Archive for March, 2017

Codecademy Python: Not ready for prime time

March 24, 2017

This summer I will be taking the Joy and Beauty of Computing course on Python at my local university.  From eight to five face to face for five days.  As a pre-requisite, we are working through the Codecademy course on Python.  Online tutorials are tedious.  That is to be expected.  This tutorial is not only tedious but it is a pure brain killer.  It is also full of errors.  I am halfway decent at programming in Python.  (The other half is pretty much hit and miss.)  My knowledge is well beyond what the tutorial is teaching so I can easily pick up the errors in the tutorial.  The first thing that hit me immediately was the fact that Python uses indents to distinguish code blocks seems to have completely skipped the authors list of “important things about Python”.  The indents are just magically there.  “Magically there” is a real bad thing for a tutorial intended for beginners.  Another little detail is the difference between “true” and “True”.  One is a string, the other is a Boolean.  In one of the quizzes, the answer to a question involving “true” is string, which was correct for the question asked.  The previous section had introduced the idea of the Boolean “True” but nowhere was it mentioned that “true” and “True” were different.  For a novice this could be just a bit confusing.

There is an even bigger issue beyond the errors in this tutorial.  The course offered at the local university is intended for beginning programming teachers.  (I am doing it for the professional development credits.  Only thing in the area.)  For some teachers this may be their first encounter with programming.  To give novice programming teachers the idea that tutorials like this are a viable way to teach programming to kids is an absolute and unforgivable sin.

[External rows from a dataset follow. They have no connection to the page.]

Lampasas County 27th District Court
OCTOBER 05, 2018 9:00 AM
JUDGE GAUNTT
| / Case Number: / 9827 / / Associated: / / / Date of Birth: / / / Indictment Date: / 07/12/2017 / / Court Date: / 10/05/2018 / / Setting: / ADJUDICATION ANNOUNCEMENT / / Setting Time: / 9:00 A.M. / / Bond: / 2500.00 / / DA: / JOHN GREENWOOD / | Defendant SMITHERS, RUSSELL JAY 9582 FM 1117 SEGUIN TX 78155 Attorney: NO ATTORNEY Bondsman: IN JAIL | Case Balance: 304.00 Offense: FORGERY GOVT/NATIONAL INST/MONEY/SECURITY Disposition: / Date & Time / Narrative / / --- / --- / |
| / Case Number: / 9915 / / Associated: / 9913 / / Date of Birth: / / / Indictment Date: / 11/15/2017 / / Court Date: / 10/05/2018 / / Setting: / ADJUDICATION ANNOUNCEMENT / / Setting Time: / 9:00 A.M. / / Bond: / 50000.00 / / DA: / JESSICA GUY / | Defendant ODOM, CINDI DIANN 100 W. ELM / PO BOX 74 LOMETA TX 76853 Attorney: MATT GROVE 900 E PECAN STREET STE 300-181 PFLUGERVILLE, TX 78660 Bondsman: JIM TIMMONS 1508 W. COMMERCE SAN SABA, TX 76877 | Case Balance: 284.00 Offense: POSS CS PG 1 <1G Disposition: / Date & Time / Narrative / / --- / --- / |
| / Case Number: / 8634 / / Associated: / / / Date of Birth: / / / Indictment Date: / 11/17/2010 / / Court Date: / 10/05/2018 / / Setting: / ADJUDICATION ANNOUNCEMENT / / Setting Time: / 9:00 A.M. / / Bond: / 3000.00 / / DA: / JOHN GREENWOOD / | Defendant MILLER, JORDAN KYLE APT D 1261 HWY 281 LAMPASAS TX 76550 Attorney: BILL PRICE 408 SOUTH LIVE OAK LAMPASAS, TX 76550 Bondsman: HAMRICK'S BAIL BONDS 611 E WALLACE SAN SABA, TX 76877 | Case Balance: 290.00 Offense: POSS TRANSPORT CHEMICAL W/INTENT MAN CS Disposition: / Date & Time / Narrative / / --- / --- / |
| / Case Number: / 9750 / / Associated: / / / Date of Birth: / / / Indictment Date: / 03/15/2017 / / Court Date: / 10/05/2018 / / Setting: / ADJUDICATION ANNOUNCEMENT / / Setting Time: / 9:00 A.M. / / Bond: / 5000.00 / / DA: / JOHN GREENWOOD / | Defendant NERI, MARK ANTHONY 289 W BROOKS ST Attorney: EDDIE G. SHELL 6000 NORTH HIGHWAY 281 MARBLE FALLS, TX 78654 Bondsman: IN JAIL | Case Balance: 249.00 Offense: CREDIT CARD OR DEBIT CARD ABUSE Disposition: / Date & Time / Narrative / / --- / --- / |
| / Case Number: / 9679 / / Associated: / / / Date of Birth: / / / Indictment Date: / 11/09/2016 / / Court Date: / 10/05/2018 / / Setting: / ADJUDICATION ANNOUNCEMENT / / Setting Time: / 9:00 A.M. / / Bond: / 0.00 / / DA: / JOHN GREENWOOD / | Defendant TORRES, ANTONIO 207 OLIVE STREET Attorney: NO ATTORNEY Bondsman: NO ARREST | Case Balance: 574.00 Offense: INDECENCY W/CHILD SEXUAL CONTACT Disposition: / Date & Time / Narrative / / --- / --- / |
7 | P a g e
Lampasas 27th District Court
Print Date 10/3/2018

There are people out there that can get through a tutorial like this and benefit.  I suspect they are few and far between.  Is it possible to write an interesting tutorial for something like Python?  I think so.  My thought is that the tutorial should offer an interesting problem up front, think about the problem away from the computer, strategize on how to use the computer to solve it, then investigate the tools (code) to use to solve the problem.  This Codecademy approach is like handing a kid an English – Spanish dictionary then tell them to go shopping in a town market in Mexico.  The result is not Spanish, it is words stuck together in a weird way.  I feel the same is true on tutorials that stress coding vocabulary and syntax.  Without something to do with it, it is just a bunch of unrelated code snippets that probably do not mean much to begin with.

Back in the days when dinosaurs still walked the Earth and I was learning my first programming language, Terrapin Logo, lessons had a different approach.  They started with a goal, “Draw a square”.  First think what a square is, then walk a square, then have someone give directions to someone to walk the square, then write the directions to draw a square.  By the time we hit the computer we knew what we wanted to do in pretty good detail.  Then the lesson went to the things Logo can do.  We did not start with the tools and then go to the task.  Perhaps this teaching style is out of vogue?  Or maybe the people that write these tutorials do not have the slightest idea of how kids learn or how to get kids interested in what they are learning.  This opinion is only backed by 30 year of experience teaching beginning programmers and making sure to the best of my ability kids have fun programming.